Authorities reported that this was the third drug seizure that same week in Manabí, which is considered a strategic point for the stockpiling and subsequent movement of large quantities of cocaine to the United States and Central America. In recent years, the region has seen important blows to criminal activities, with the support of U.S. authorities.
“After the pandemic, Ecuador not only became a transit point, but also a warehouse for drugs coming from Colombia and Peru,” Pedro Yaranga, a Peruvian strategic security and drug trafficking expert, told Diálogo on October 13. “From Ecuador, the drugs are sent to Mexico and mostly to Europe and the United States, using various routes.”
“We are strengthening efforts to eliminate the threat generated from the large resources coming from drug trafficking,” the Ecuadorian Navy told Primicias. “These feed transnational criminal organizations and organized criminal groups.”
On September 21, in a simultaneous operation carried out in Manta, Portoviejo, Montecristi, and Bahía de Caráquez, in Manabí province, the Ecuadorian National Police’s National Transnational Crime Investigation Unit dismantled a criminal gang dedicated to large-scale cocaine trafficking from Ecuador to Central America, with the United States as the final destination, the Ecuadorian National Police said. During the interdiction, authorities seized 5 tons of cocaine, 10 vehicles, nine firearms, and different rounds of ammunition.
The operation, dubbed Gran Jericho 34, involved agents from special units of the Ecuadorian Police and was the result of a great deal of intelligence work with the support of the U.S. Embassy in Ecuador, Ecuadorian daily El Universo reported.
Ecuador’s diverse transnational criminal landscape is dominated by insurgent groups, Colombian criminals, and Mexican cartels. These gangs are strengthening their connections with international criminal organizations, serving as middlemen in Ecuador’s ports with destinations that includeEurope, the United States, and even Australia, Insight Crime, an organization dedicated to the study of organized crime in Latin America, indicated.
“Some of the organized crime that was in Colombia moved to Ecuador to store drugs,” Yaranga said. “They operate quietly and with specific tasks to ensure transshipment and commercialization.”
The involvement of the United States and the success of the operations in the Ecuadorian investigations is no coincidence.

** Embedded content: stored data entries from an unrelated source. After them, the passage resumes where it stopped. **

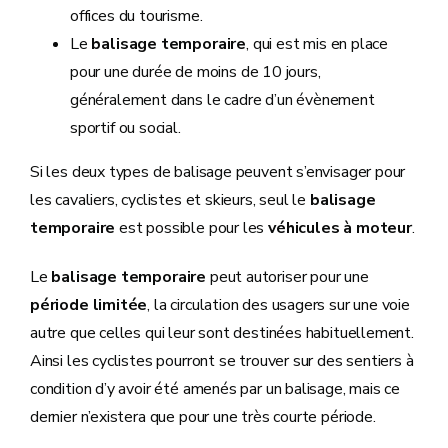
offices du tourisme.
Le
balisage temporaire
, qui est mis en place
pour une durée de moins de 10 jours,
généralement dans le cadre d’un évènement
sportif ou social.
Si les deux types de balisage peuvent s’envisager pour
les cavaliers, cyclistes et skieurs, seul le
balisage
temporaire
est possible pour les
véhicules à moteur
.
Le
balisage temporaire
peut autoriser pour une
période limitée
, la circulation des usagers sur une voie
autre que celles qui leur sont destinées habituellement.
Ainsi les cyclistes pourront se trouver sur des sentiers à
condition d’y avoir été amenés par un balisage, mais ce
dernier n’existera que pour une très courte période.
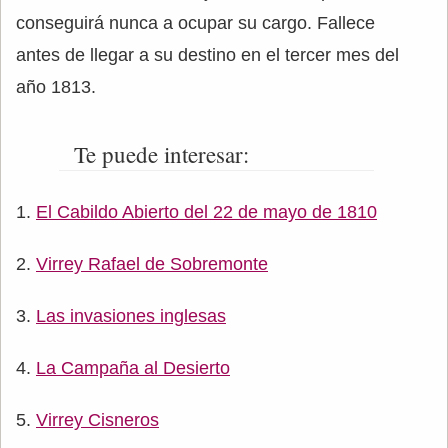
conseguirá nunca a ocupar su cargo. Fallece
antes de llegar a su destino en el tercer mes del
año 1813.
Te puede interesar:
El Cabildo Abierto del 22 de mayo de 1810
Virrey Rafael de Sobremonte
Las invasiones inglesas
La Campaña al Desierto
Virrey Cisneros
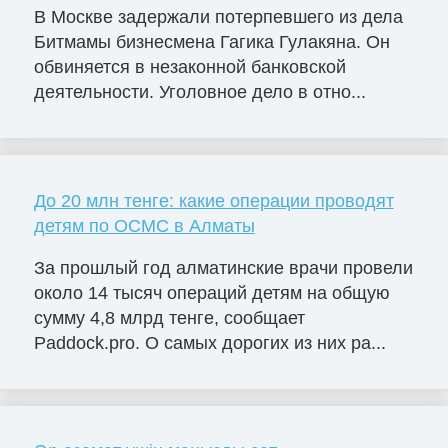
В Москве задержали потерпевшего из дела
Битмамы бизнесмена Гагика Гулакяна. Он
обвиняется в незаконной банковской
деятельности. Уголовное дело в отно...
До 20 млн тенге: какие операции проводят
детям по ОСМС в Алматы
За прошлый год алматинские врачи провели
около 14 тысяч операций детям на общую
сумму 4,8 млрд тенге, сообщает
Paddock.pro. О самых дорогих из них ра...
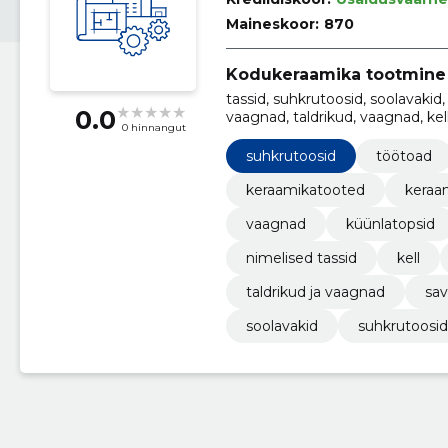
Maineskoor:
870
Kodukeraamika tootmine
tassid, suhkrutoosid, soolavakid,
0.0
vaagnad, taldrikud, vaagnad, kell
0 hinnangut
suhkrutoosid
töötoad
keraamikatooted
keraa
vaagnad
küünlatopsid
nimelised tassid
kell
taldrikud ja vaagnad
sav
soolavakid
suhkrutoosid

Both nations signed an agreement in Washington to strengthen security cooperation against illicit transnational maritime activities, the Ecuadorian Foreign Ministry reported on September 28. Through the agreement, the Ecuadorian Navy and the U.S. Coast Guard can conduct combined maritime operations against drug trafficking; organized crime; migrant smuggling; and illegal, unreported, and unregulated fishing.
“The agreement reaffirms our governments’ commitment to fight one of the common enemies of humanity: transnational organized crime,” said Ecuador’s Foreign Minister Gustavo Manrique, at the signing of the agreement. “This agreement strengthens the bilateral fight against these nefarious activities and will serve to dismantle corruption schemes, money laundering, and other related crimes.”
In addition, a formal partnership has been in place since August for cooperation in strengthening the capability of law enforcement and the judicial sector to combat transnational organized crime and reinforce the security of citizens and communities in Ecuador. This agreement includes training and equipping judicial officials, the U.S. Embassy in Ecuador said.
“Now more than ever, the United States stands with Ecuador in the fight against organized crime and we are committed to our partnership in the security, justice, and rule of law sectors,” said U.S. Ambassador to Ecuador Michael Fitzpatrick. “We stand united today, tomorrow, and for as long as it takes, to mitigate the urgent threats facing our countries and peoples.”
“The DEA is going to provide Ecuador with logistics and technological capabilities and training for the Armed Forces and the National Police, which can yield excellent results in the medium term,” Yaranga added. “Today Ecuador needs radar technology, satellite systems, and continuous surveillance, especially of high-tonnage ships, to locate and control suspicious cargo. The United States provides all that help and more.”